**Data**
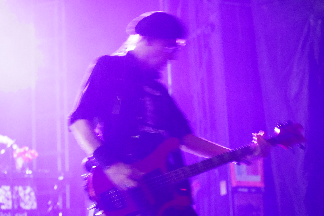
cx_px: 162
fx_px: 945
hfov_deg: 19.5
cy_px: 108
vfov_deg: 13.0
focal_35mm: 105
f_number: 4
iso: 12800
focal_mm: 105
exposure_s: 1/25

**Work request**
Copy each line above precisely, dropping the pictures.

**Expected answer**
cx_px: 162
fx_px: 945
hfov_deg: 19.5
cy_px: 108
vfov_deg: 13.0
focal_35mm: 105
f_number: 4
iso: 12800
focal_mm: 105
exposure_s: 1/25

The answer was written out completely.